Algunos héroes paleolíticos sobrevivieron en la literatura mítica posterior. El héroe griego Heracles es casi con toda seguridad un vestigio de las sociedades de cazadores.24 Hasta se viste con pieles de animales, como los hombres de las cavernas, y lleva un garrote. Heracles es un chamán, famoso por su habilidad con los animales; visita el infierno en busca del fruto de la inmortalidad y luego asciende al reino de los dioses, el monte Olimpo. Y la diosa griega Artemisa, conocida como «Señora de los Animales»,25 cazadora y a la vez protectora de los animales salvajes, también podría ser una figura paleolítica.26

La caza era una actividad exclusivamente masculina, y sin embargo uno de los cazadores más poderosos del Paleolítico era una hembra. Las más antiguas estatuillas que representan a una mujer embarazada, encontradas por toda África, Europa y Oriente Medio, datan de ese periodo. Artemisa no es más que una personificación de la Gran Diosa, una temida deidad que era no solo la Señora de los Animales, sino también la fuente de la vida. Sin embargo, no es una Madre Tierra que alimenta, sino un personaje implacable, vengativo y exigente. Artemisa es bien conocida por exigir sacrificios y derramamientos de sangre cuando se infringen los rituales de la caza. Esta formidable diosa también sobrevivió al periodo paleolítico. En la ciudad turca de Catal Huyuk, que data del séptimo o sexto milenio a. C., los arqueólogos han desenterrado grandes relieves de piedra que representan a la diosa dando a luz. A veces está flanqueada por animales, cuernos de toro o cráneos de jabalíes, vestigios de una caza satisfactoria, y también símbolos de lo masculino.

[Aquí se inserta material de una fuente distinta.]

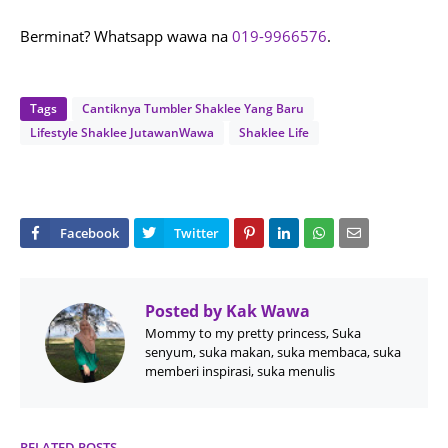
Berminat? Whatsapp wawa na
019-9966576
.
Tags
Cantiknya Tumbler Shaklee Yang Baru
Lifestyle Shaklee JutawanWawa
Shaklee Life
Posted by
Kak Wawa
Mommy to my pretty princess, Suka
senyum, suka makan, suka membaca, suka
memberi inspirasi, suka menulis
RELATED POSTS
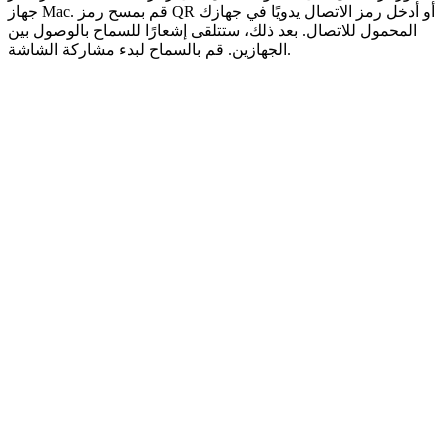
جهاز Mac. قم بمسح رمز QR أو أدخل رمز الاتصال يدويًا في جهازك
المحمول للاتصال. بعد ذلك، ستتلقى إشعارًا للسماح بالوصول بين
الجهازين. قم بالسماح لبدء مشاركة الشاشة.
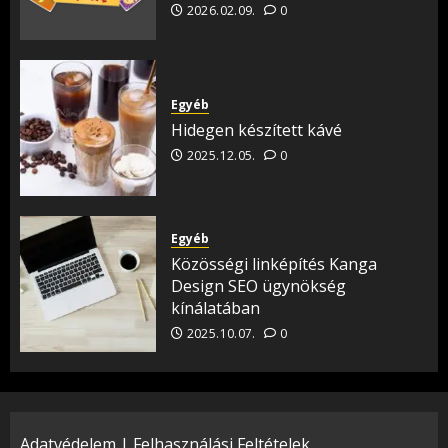
2026.02.09.
0
Egyéb
Hidegen készített kávé
2025.12.05.
0
Egyéb
Közösségi linképítés Kanga
Design SEO ügynökség
kínálatában
2025.10.07.
0
Adatvédelem
|
Felhasználási Feltételek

¿Por qué se volvería tan dominante una diosa en una sociedad tan agresivamente masculina? Quizá por un resentimiento inconsciente de las hembras. La diosa de Catal Huyuk da a luz eternamente, pero su compañero, el toro, debe morir. Los cazadores arriesgaban su vida para alimentar a sus mujeres e hijos. El sentimiento de culpa y la angustia provocados por la caza, combinados con la frustración causada por el celibato ritual, podrían haberse proyectado en la imagen de una mujer poderosa que exige continuos derramamientos de sangre.27 Los cazadores veían que las mujeres eran la fuente de la nueva vida; eran ellas —y no los varones, de los que se podía prescindir— quienes aseguraban la continuidad de la tribu. De ese modo la hembra se convirtió en un icono imponente de la vida en sí, una vida que requería el incesante sacrificio de hombres y animales.

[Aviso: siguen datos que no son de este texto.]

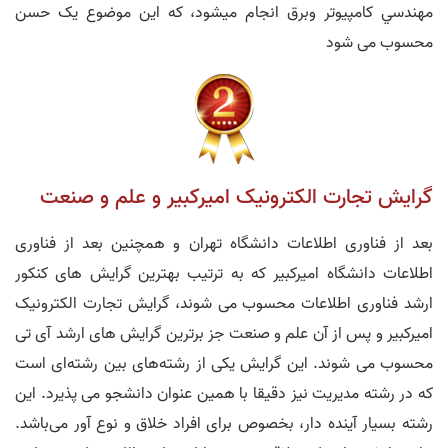
مهندسي كامپيوتر وبرق انجام ميشود، که این موضوع یک حسن
محسوب می شود
گرایش تجارت الکترونیک امیرکبیر و علم و صنعت
بعد از فناوری اطلاعات دانشگاه تهران و همچنین بعد از فناوری
اطلاعات دانشگاه امیرکبیر که به ترتیب بهترین گرایش های کنکور
ارشد فناوری اطلاعات محسوب می شوند، گرایش تجارت الکترونیک
امیرکبیر و پس از آن علم و صنعت جز برترین گرایش های ارشد آی تی
محسوب می شوند. این گرایش یکی از رشته‌های بین رشته‌ای است
که در رشته مدیریت نیز دقیقا با همین عنوان دانشجو می‌ پذیرد. این
رشته بسیار آینده دار، بخصوص برای افراد خلاق و نوع آور می‌باشد.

Esas imágenes fragmentarias de nuestro pasado paleolítico demuestran que la mitología no era una panacea autocomplaciente. Obligaba a hombres y mujeres a afrontar las realidades inexorables de la vida y la muerte. Los seres humanos tenían una visión trágica. Anhelaban alcanzar el cielo, pero sabían que solo podrían conseguirlo si hacían frente a su mortalidad, dejaban atrás la seguridad del mundo conocido, descendían a las profundidades y se desprendían de su antiguo yo. La mitología y sus correspondientes rituales ayudaban a los habitantes del Paleolítico a pasar de una etapa a otra de la vida, de modo que cuando al final llegaba la muerte se la consideraba la última y definitiva transición hacia otra forma de existencia totalmente desconocida. Esa temprana idea nunca se perdió, sino que siguió guiando a los seres humanos cuando se embarcaron en la siguiente gran revolución de la historia de la humanidad.